Monumental’s robot bricklayers can work as fast as a human stonemason and could be the answer to the UK’s construction skills shortage
A new startup has secured over £20m in funding to bring their design for robot bricklayers to more construction sites.
Monumental, an Amsterdam-based startup has announced a new $25m funding round to expand rollout and the team working on the robot bricklayer designs.
The robots use AI similar to that of self-driving cars
Previous attempts at creating bricklaying robots have produced expensive, bulky machines that could only lay a single type of brick or brickwork pattern and were marketed directly at construction companies, who would hesitate over six-figure prices for a single machine.
Monumental’s robot bricklayers are hardier and more compact, with rubber tyres that allow them to traverse construction sites with ease.

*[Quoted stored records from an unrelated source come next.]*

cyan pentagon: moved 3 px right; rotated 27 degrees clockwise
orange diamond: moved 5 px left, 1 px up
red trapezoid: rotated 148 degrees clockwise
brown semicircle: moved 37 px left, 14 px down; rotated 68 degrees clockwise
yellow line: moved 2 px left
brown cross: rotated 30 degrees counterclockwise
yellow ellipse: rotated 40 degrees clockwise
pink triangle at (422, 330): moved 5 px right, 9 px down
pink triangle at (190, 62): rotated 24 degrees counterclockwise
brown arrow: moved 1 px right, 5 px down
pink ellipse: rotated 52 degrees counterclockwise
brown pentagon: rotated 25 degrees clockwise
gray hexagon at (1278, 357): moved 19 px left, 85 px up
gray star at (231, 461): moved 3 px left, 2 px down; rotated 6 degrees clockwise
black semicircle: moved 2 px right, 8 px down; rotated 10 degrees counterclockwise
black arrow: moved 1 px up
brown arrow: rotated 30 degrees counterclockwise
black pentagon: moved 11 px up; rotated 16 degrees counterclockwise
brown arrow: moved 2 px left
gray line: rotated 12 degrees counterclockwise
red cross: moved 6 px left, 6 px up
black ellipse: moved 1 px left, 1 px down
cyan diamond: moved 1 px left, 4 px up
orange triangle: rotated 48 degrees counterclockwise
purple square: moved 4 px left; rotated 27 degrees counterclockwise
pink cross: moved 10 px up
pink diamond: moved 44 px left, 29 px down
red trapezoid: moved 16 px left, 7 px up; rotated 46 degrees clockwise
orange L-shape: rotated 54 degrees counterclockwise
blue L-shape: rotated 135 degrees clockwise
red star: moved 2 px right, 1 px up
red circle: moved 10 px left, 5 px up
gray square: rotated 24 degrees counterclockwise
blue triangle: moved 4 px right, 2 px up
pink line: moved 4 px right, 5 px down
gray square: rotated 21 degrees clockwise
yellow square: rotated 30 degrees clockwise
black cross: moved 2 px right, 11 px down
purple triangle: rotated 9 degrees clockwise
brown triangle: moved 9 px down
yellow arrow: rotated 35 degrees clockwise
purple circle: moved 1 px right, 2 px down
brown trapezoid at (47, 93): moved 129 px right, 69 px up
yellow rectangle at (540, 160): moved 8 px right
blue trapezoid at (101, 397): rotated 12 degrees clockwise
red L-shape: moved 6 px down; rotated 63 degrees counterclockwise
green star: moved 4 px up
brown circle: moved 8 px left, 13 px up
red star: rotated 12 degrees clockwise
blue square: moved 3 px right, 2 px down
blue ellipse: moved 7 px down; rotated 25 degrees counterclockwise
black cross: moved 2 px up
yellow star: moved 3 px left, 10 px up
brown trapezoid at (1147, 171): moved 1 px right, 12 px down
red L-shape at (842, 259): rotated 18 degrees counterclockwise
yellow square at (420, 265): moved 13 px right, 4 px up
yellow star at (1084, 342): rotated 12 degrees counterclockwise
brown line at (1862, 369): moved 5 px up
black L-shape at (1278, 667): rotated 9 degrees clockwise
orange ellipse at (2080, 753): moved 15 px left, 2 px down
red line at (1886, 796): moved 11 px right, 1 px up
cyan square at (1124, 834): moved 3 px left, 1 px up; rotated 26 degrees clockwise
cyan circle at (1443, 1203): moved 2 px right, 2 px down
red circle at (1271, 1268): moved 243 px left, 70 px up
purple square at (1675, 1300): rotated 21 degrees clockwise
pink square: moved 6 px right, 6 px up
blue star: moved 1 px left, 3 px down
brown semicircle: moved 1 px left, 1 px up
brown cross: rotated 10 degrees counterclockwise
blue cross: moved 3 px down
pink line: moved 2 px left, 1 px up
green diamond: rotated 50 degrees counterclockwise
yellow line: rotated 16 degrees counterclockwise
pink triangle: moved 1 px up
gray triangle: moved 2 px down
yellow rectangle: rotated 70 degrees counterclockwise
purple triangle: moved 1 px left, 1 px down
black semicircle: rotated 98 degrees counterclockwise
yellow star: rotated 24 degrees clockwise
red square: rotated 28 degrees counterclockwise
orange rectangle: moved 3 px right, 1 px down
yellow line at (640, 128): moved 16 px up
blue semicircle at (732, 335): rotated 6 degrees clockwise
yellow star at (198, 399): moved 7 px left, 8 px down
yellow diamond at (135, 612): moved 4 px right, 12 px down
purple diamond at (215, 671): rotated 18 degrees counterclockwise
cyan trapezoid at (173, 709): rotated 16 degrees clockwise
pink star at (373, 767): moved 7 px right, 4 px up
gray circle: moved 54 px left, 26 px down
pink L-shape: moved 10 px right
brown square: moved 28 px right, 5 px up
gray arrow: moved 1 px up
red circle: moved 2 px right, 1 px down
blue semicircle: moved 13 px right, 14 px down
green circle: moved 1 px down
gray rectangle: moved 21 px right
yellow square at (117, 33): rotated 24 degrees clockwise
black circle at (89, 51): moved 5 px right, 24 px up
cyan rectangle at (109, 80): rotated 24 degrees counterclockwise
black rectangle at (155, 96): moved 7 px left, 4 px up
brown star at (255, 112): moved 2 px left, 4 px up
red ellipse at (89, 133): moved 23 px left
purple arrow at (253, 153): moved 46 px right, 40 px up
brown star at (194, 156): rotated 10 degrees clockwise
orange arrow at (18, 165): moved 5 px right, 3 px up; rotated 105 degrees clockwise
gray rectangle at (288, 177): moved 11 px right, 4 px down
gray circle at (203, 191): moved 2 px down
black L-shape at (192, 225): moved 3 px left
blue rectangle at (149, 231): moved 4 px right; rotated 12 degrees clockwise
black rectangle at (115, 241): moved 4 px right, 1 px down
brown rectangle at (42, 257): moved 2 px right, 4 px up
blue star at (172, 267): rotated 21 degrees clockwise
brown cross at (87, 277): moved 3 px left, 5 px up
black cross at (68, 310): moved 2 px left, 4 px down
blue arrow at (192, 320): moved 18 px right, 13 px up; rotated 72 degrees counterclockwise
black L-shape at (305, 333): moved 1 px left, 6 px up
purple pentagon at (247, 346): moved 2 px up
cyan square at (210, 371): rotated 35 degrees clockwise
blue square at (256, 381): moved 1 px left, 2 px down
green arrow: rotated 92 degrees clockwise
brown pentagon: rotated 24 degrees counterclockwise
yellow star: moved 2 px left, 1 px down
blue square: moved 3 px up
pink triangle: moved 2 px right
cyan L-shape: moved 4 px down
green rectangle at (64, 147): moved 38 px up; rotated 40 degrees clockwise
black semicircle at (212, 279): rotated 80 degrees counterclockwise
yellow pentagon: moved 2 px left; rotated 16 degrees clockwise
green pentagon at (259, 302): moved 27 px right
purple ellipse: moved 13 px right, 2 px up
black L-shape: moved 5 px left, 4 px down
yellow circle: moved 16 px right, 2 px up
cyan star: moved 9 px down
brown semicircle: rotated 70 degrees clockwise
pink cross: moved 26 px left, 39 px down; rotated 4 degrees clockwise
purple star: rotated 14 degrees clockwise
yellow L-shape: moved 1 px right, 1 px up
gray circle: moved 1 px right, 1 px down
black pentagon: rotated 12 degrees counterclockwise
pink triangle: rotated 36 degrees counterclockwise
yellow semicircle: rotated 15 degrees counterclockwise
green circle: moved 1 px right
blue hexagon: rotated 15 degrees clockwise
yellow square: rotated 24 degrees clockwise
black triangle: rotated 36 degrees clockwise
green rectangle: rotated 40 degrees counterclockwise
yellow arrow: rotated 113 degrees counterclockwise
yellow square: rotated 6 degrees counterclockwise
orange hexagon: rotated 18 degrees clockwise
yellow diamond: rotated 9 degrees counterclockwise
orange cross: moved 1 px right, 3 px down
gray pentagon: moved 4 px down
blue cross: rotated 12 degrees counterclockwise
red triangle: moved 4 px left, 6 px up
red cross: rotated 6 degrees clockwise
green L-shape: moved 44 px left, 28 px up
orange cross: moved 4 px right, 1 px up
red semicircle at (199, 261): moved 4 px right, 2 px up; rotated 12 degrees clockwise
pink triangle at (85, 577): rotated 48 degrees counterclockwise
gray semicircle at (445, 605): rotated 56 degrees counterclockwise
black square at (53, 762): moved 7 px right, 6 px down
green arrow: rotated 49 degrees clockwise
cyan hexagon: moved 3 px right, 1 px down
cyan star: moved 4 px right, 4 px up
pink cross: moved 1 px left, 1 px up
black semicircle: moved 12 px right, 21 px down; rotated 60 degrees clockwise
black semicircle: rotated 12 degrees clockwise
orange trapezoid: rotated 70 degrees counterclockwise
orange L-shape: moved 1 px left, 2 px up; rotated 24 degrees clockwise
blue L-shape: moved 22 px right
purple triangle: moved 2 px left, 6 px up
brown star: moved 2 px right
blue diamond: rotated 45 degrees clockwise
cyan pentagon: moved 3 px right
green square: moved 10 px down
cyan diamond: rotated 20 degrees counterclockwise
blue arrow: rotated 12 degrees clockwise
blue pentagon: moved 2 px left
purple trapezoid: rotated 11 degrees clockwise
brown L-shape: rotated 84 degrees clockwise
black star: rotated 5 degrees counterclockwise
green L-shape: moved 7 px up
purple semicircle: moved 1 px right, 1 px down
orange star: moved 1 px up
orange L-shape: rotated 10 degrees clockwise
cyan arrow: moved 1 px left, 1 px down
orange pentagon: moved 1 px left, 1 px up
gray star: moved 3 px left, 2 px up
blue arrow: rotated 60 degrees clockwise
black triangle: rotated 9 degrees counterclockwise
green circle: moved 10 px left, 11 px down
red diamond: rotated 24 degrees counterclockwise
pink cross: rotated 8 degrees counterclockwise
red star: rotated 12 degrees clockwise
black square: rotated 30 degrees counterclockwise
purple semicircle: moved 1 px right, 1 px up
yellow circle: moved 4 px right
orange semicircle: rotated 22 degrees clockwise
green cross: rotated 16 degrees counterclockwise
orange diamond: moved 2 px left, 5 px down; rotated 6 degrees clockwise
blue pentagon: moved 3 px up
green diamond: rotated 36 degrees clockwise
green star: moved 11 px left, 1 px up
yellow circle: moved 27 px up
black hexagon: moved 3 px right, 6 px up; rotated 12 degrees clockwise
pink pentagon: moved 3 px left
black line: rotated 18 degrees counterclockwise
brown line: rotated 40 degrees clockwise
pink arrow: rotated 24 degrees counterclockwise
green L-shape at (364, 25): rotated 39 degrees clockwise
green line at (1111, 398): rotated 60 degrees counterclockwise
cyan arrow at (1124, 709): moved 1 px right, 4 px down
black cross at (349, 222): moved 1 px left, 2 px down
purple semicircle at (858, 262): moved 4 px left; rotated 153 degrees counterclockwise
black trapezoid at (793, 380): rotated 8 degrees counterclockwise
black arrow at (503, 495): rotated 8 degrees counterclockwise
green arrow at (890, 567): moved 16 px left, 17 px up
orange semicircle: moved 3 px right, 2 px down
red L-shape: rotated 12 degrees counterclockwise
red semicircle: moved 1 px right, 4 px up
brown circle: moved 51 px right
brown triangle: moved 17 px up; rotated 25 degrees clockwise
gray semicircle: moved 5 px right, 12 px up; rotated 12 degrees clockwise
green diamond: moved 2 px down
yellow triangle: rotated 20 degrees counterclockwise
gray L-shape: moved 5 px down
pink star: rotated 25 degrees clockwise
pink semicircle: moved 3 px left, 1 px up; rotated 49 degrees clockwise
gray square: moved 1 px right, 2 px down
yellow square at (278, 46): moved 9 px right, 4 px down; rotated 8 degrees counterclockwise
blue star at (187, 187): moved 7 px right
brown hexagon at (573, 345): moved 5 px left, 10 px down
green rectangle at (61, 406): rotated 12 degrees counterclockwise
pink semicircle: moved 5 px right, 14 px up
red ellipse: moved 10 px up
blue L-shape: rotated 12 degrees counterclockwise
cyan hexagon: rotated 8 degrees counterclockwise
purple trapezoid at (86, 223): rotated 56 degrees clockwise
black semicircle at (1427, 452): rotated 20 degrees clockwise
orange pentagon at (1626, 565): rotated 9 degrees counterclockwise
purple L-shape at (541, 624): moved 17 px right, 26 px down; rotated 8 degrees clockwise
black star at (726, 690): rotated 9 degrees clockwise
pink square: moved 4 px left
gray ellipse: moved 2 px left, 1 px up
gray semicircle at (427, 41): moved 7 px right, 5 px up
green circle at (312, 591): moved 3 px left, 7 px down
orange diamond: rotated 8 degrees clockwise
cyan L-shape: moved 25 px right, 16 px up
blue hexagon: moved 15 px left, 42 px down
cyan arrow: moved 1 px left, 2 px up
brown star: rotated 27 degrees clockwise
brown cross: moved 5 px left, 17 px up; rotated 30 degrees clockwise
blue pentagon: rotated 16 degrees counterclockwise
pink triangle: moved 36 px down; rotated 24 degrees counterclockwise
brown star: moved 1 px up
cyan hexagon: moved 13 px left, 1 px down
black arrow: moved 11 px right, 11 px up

Using artificial intelligence originally designed for self-driving cars means that the robots can navigate sites independently.
The robots have been built with more affordable hardware, which is reflected in more affordable prices.
The bricklaying robots can also lay more than one brick pattern, which will boost individuality in housing developments and may make contractor services more appealing to developers.
The robot bricklayers work in teams of three
One robot picks up bricks and another mortar, which they both bring to the bricklaying robot.
The bricklayer lays bricks and mortar autonomously and has two tower cranes to reach the top of a building from the ground floor.
The process does require a human for the pointing and smoothing the mortar, as well as fixing wall ties that anchor bricks to the building’s structure. To address this, Monumental currently sells brick laying services to construction companies rather than the robots themselves.
This comes with a human bricklayer to oversee and perform functions the robots cannot and services charges (by the brick laid) are comparable to that of a single human bricklayer.
The UK is facing a severe shortage of bricklayers
Whilst still much cheaper than previous robot bricklayers, Monumental’s robots still cost around $25,000(just under £20,000).
However, in light of skills shortages across the US, UK and Europe, anecdotal interest in the robot bricklayers is promising.
“One of the biggest surprises for us, is that we thought we would have to be slightly cheaper [than human masons],” said Salar al Khafaji, the company’s co-founder and CEO. “It turns out no one cares.”
Monumental’s robot bricklayers could complete jobs even faster than a human team, suggests al Khafaji, if deployed as a swarm of robots on a single job. The shortage of available human bricklayers means contractors may not be able to do the same with a human team.